When it came time for the planning commissioners to weigh in, they too had concerns.
Planning Commissioner Deborah Burnes said, “I do feel a lot of loss with this, and I think this is something we really need to consider as a commission. You know, there's the infrastructure issue we have in Sebastopol—traffic is absolutely outrageous already.”
She was also concerned, from a safety standpoint, about there being no entrance or exit onto Hurlbut—something the neighbors had campaigned against in previous meetings. “I don't know how we can evacuate all these people—I mean we're dealing with all these fires. I don't know what the water impact is going to be. I read the report and it said that there would be sufficient water. Where's this water coming from?”
In summation, she said, “I do think that it doesn't fit within our general plan.”
Planning Commissioner Kathy Oetinger echoed Burne’s call for an emergency exit onto Hurlbut .She also thought the traffic consequences of the project would be citywide and wondered why the traffic section didn’t look at the project’s effect on the Highway 12/116 junction and its effect on Occidental Road to the north.

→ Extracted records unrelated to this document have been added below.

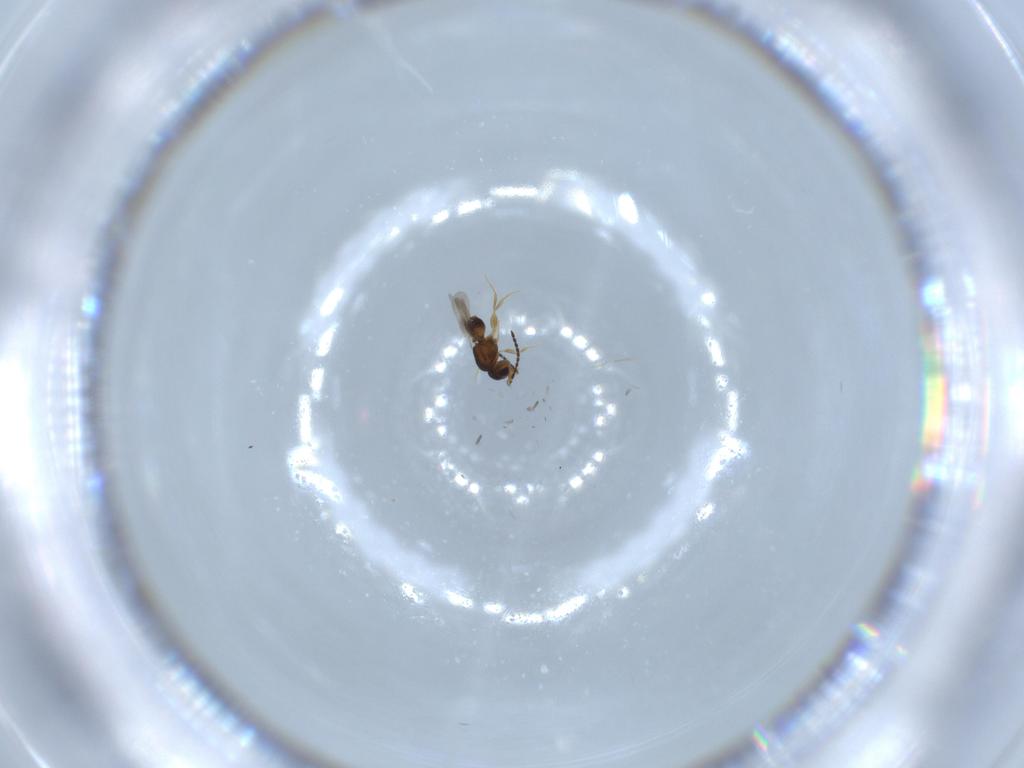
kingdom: Animalia
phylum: Arthropoda
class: Insecta
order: Hymenoptera
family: Ceraphronidae
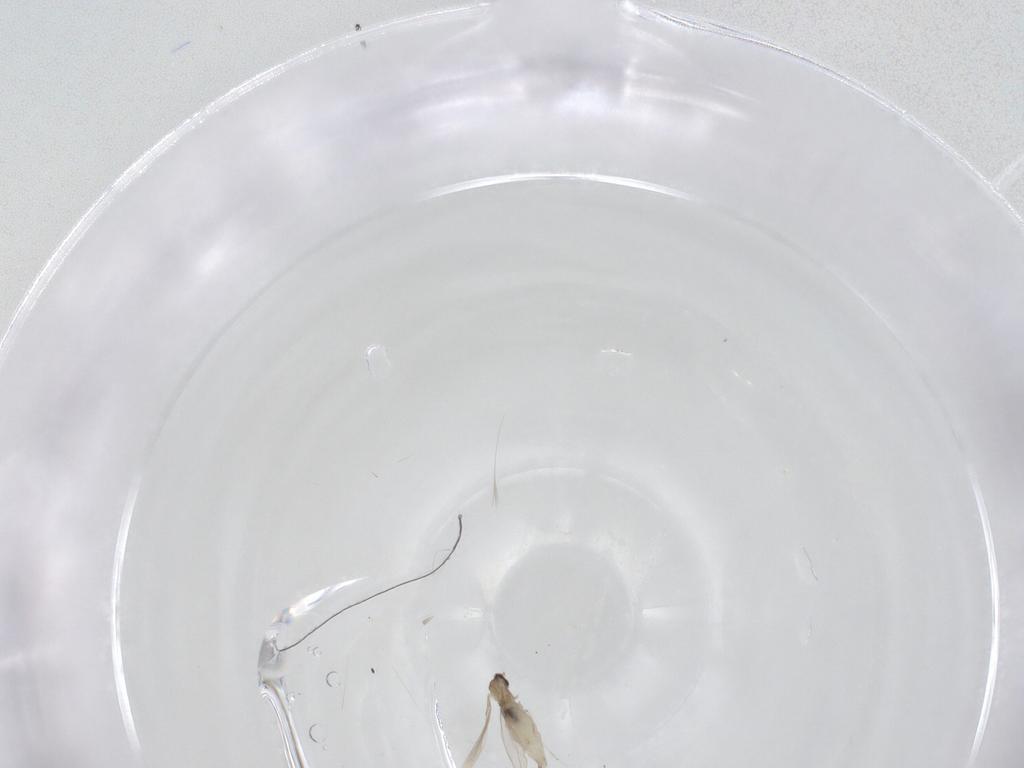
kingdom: Animalia
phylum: Arthropoda
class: Insecta
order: Diptera
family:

Planning Chair Evert Fernandez said, “I have a lot of concerns with this from different impacts: height, the displacement of water, the use of water etc.” He also wondered about its cumulative impact on traffic, as the project will be coming on the heels of the similarly sized Woodmark project on Bodega Avenue.
Planning Commissioner Paul Fritz had sent his comments ahead of time. They were mostly just clarification and corrections. You can see them here.
These questions and comments will be answered as best they can by the city staff in the next draft of the EIR, which is tentatively scheduled to come back to the Planning Commission in mid-March.